### Brief
Arrange every line of text in the listing as a JSON list of strings, one string per line, skipping blank lines. Leave the pictures out of the answer.

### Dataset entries
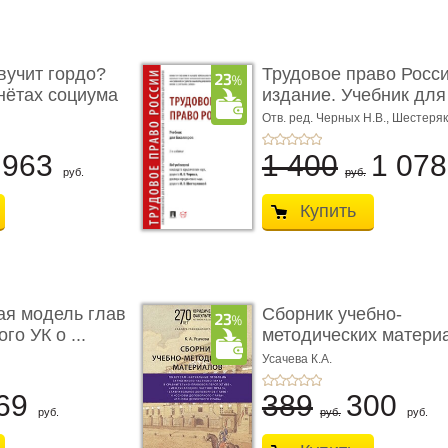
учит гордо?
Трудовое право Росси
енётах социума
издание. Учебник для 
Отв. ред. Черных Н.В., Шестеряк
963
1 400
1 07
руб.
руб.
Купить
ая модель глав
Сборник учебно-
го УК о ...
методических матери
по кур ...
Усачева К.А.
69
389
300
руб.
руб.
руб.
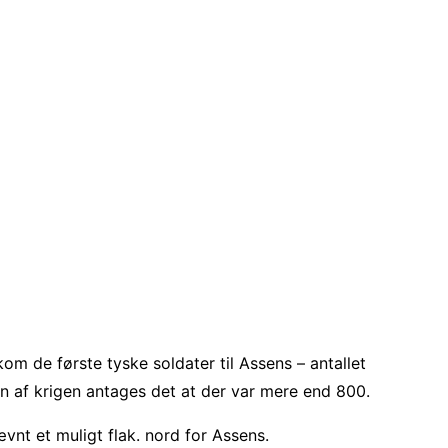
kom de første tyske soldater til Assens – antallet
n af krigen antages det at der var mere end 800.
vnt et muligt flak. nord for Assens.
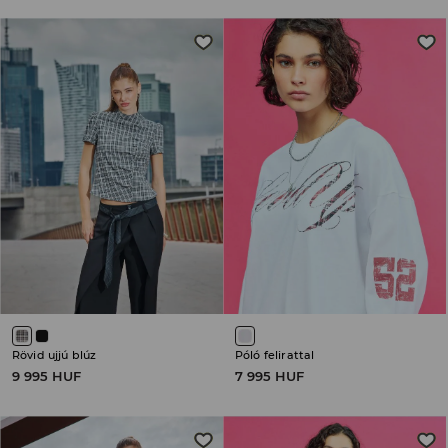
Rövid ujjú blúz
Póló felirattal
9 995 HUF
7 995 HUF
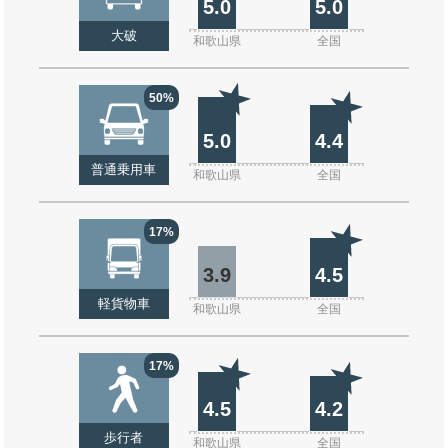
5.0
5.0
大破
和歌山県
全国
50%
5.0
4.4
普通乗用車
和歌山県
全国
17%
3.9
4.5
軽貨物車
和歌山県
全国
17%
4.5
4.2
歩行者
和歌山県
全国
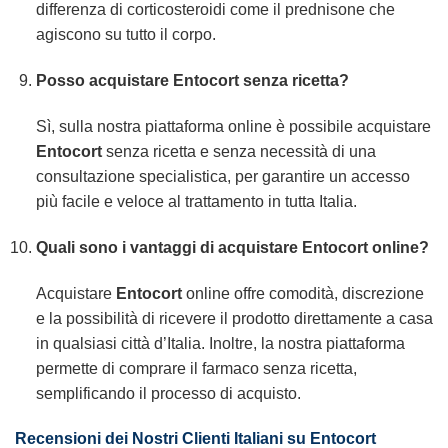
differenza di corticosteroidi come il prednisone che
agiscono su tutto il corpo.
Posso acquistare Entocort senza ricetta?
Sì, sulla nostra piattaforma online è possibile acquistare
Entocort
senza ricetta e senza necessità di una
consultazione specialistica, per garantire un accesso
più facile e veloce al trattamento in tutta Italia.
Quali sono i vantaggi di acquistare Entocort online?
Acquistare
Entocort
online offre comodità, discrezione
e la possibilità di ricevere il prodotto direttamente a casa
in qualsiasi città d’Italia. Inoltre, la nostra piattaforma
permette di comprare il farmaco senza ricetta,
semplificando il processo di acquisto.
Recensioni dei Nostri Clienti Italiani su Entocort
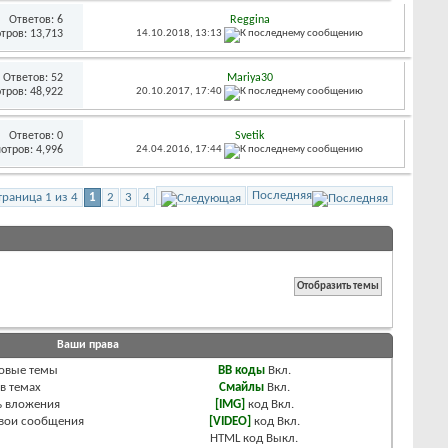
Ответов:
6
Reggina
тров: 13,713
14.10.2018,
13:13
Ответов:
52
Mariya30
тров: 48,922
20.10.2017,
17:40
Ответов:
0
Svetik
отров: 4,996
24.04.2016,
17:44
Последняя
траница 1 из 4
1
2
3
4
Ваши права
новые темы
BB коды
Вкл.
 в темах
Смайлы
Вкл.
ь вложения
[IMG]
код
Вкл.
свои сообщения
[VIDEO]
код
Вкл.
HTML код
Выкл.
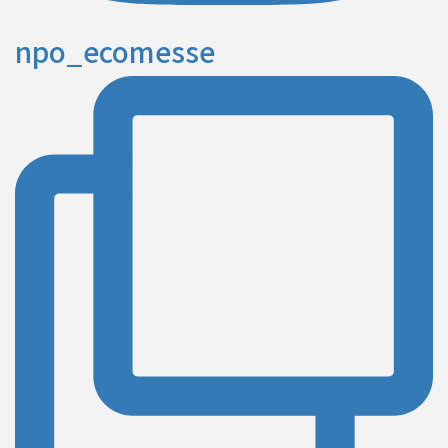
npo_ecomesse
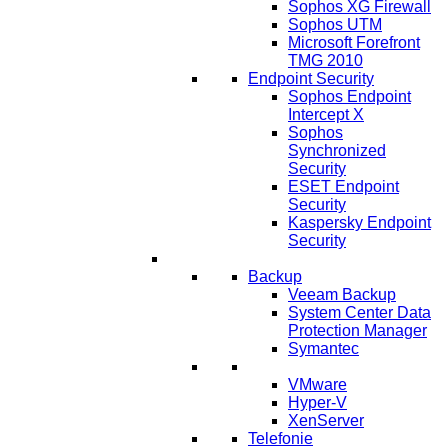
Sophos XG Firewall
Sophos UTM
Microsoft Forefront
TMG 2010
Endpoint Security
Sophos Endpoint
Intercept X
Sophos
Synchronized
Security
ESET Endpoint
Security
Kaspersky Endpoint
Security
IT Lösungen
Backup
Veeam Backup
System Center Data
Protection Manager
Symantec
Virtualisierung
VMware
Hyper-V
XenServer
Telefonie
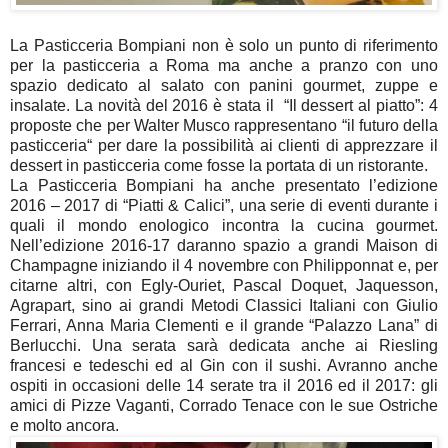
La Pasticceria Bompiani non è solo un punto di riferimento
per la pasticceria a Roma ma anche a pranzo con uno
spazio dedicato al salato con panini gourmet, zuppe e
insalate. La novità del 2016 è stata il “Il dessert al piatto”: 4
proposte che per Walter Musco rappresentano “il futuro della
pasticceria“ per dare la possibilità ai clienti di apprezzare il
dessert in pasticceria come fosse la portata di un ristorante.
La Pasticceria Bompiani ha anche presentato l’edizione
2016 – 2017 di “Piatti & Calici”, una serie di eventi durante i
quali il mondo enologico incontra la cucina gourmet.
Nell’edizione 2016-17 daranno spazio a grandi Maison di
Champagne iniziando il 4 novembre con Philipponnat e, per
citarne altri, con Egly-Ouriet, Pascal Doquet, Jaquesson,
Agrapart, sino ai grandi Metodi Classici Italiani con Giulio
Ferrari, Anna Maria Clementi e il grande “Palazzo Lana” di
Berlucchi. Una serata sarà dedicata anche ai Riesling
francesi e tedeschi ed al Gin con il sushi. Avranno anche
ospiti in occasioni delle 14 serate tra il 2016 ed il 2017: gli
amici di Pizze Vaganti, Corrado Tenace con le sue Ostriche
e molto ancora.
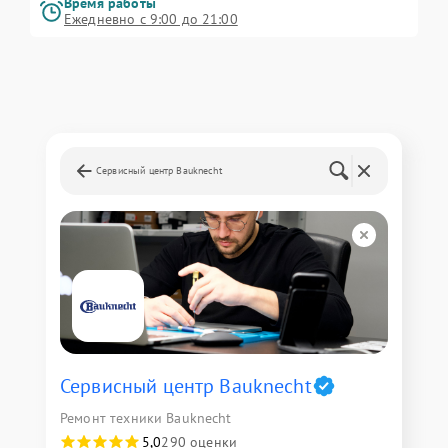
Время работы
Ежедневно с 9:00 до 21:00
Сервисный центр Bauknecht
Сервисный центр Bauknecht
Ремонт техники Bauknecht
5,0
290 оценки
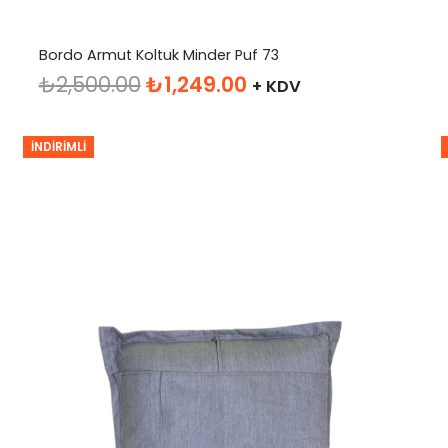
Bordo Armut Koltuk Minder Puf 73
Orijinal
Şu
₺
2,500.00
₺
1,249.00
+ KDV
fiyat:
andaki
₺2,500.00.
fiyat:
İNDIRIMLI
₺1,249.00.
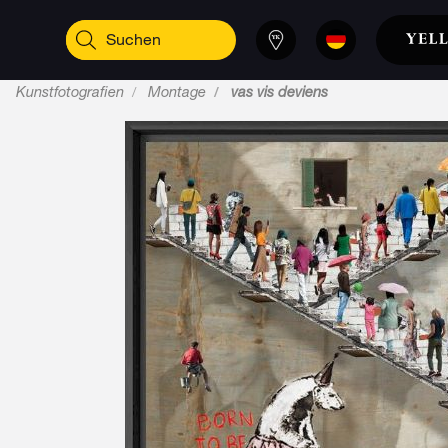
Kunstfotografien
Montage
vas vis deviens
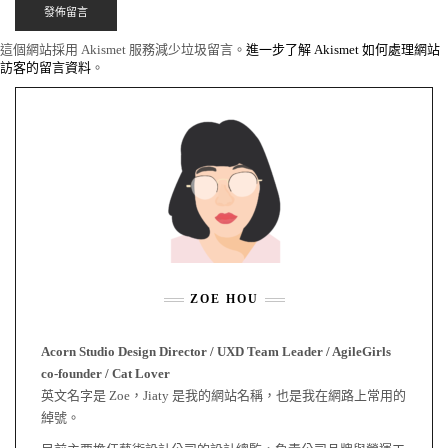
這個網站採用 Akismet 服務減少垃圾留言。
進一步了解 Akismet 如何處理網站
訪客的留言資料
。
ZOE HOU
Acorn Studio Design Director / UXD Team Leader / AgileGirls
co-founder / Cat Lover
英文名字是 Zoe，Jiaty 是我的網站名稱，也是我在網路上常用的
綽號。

### Answer for this exercise
[
  "учит гордо?",
  "Трудовое право Росси",
  "енётах социума",
  "издание. Учебник для ",
  "Отв. ред. Черных Н.В., Шестеряк",
  "963",
  "1 400",
  "1 07",
  "руб.",
  "руб.",
  "Купить",
  "ая модель глав",
  "Сборник учебно-",
  "го УК о ...",
  "методических матери",
  "по кур ...",
  "Усачева К.А.",
  "69",
  "389",
  "300",
  "руб.",
  "руб.",
  "руб.",
  "kom de første tyske soldater til Assens – antallet",
  "n af krigen antages det at der var mere end 800.",
  "vnt et muligt flak. nord for Assens.",
  "Rövid ujjú blúz",
  "Póló felirattal",
  "9 995 HUF",
  "7 995 HUF",
  "5.0",
  "5.0",
  "大破",
  "和歌山県",
  "全国",
  "50%",
  "5.0",
  "4.4",
  "普通乗用車",
  "和歌山県",
  "全国",
  "17%",
  "3.9",
  "4.5",
  "軽貨物車",
  "和歌山県",
  "全国",
  "17%",
  "4.5",
  "4.2",
  "歩行者",
  "和歌山県",
  "全国",
  "differenza di corticosteroidi come il prednisone che",
  "agiscono su tutto il corpo.",
  "Posso acquistare Entocort senza ricetta?",
  "Sì, sulla nostra piattaforma online è possibile acquistare",
  "Entocort",
  "senza ricetta e senza necessità di una",
  "consultazione specialistica, per garantire un accesso",
  "più facile e veloce al trattamento in tutta Italia.",
  "Quali sono i vantaggi di acquistare Entocort online?",
  "Acquistare",
  "Entocort",
  "online offre comodità, discrezione",
  "e la possibilità di ricevere il prodotto direttamente a casa",
  "in qualsiasi città d’Italia. Inoltre, la nostra piattaforma",
  "permette di comprare il farmaco senza ricetta,",
  "semplificando il processo di acquisto.",
  "Recensioni dei Nostri Clienti Italiani su Entocort",
  "Ответов:",
  "6",
  "Reggina",
  "тров: 13,713",
  "14.10.2018,",
  "13:13",
  "Ответов:",
  "52",
  "Mariya30",
  "тров: 48,922",
  "20.10.2017,",
  "17:40",
  "Ответов:",
  "0",
  "Svetik",
  "отров: 4,996",
  "24.04.2016,",
  "17:44",
  "Последняя",
  "траница 1 из 4",
  "1",
  "2",
  "3",
  "4",
  "Ваши права",
  "новые темы",
  "BB коды",
  "Вкл.",
  " в темах",
  "Смайлы",
  "Вкл.",
  "ь вложения",
  "[IMG]",
  "код",
  "Вкл.",
  "свои сообщения",
  "[VIDEO]",
  "код",
  "Вкл.",
  "HTML код",
  "Выкл.",
  "npo_ecomesse",
  "Sophos XG Firewall",
  "Sophos UTM",
  "Microsoft Forefront",
  "TMG 2010",
  "Endpoint Security",
  "Sophos Endpoint",
  "Intercept X",
  "Sophos",
  "Synchronized",
  "Security",
  "ESET Endpoint",
  "Security",
  "Kaspersky Endpoint",
  "Security",
  "IT Lösungen",
  "Backup",
  "Veeam Backup",
  "System Center Data",
  "Protection Manager",
  "Symantec",
  "Virtualisierung",
  "VMware",
  "Hyper-V",
  "XenServer",
  "Telefonie",
  "La Pasticceria Bompiani non è solo un punto di riferimento",
  "per la pasticceria a Roma ma anche a pranzo con uno",
  "spazio dedicato al salato con panini gourmet, zuppe e",
  "insalate. La novità del 2016 è stata il “Il dessert al piatto”: 4",
  "proposte che per Walter Musco rappresentano “il futuro della",
  "pasticceria“ per dare la possibilità ai clienti di apprezzare il",
  "dessert in pasticceria come fosse la portata di un ristorante.",
  "La Pasticceria Bompiani ha anche presentato l’edizione",
  "2016 – 2017 di “Piatti & Calici”, una serie di eventi durante i",
  "quali il mondo enologico incontra la cucina gourmet.",
  "Nell’edizione 2016-17 daranno spazio a grandi Maison di",
  "Champagne iniziando il 4 novembre con Philipponnat e, per",
  "citarne altri, con Egly-Ouriet, Pascal Doquet, Jaquesson,",
  "Agrapart, sino ai grandi Metodi Classici Italiani con Giulio",
  "Ferrari, Anna Maria Clementi e il grande “Palazzo Lana” di",
  "Berlucchi. Una serata sarà dedicata anche ai Riesling",
  "francesi e tedeschi ed al Gin con il sushi. Avranno anche",
  "ospiti in occasioni delle 14 serate tra il 2016 ed il 2017: gli",
  "amici di Pizze Vaganti, Corrado Tenace con le sue Ostriche",
  "e molto ancora.",
  "Время работы",
  "Ежедневно с 9:00 до 21:00",
  "Сервисный центр Bauknecht",
  "Сервисный центр Bauknecht",
  "Ремонт техники Bauknecht",
  "5,0",
  "290 оценки",
  "Bordo Armut Koltuk Minder Puf 73",
  "Orijinal",
  "Şu",
  "₺",
  "2,500.00",
  "₺",
  "1,249.00",
  "+ KDV",
  "fiyat:",
  "andaki",
  "₺2,500.00.",
  "fiyat:",
  "İNDIRIMLI",
  "₺1,249.00.",
  "Kunstfotografien",
  "Montage",
  "vas vis deviens",
  "這個網站採用 Akismet 服務減少垃圾留言。",
  "進一步了解 Akismet 如何處理網站",
  "訪客的留言資料",
  "。",
  "ZOE HOU",
  "Acorn Studio Design Director / UXD Team Leader / AgileGirls",
  "co-founder / Cat Lover",
  "英文名字是 Zoe，Jiaty 是我的網站名稱，也是我在網路上常用的",
  "綽號。"
]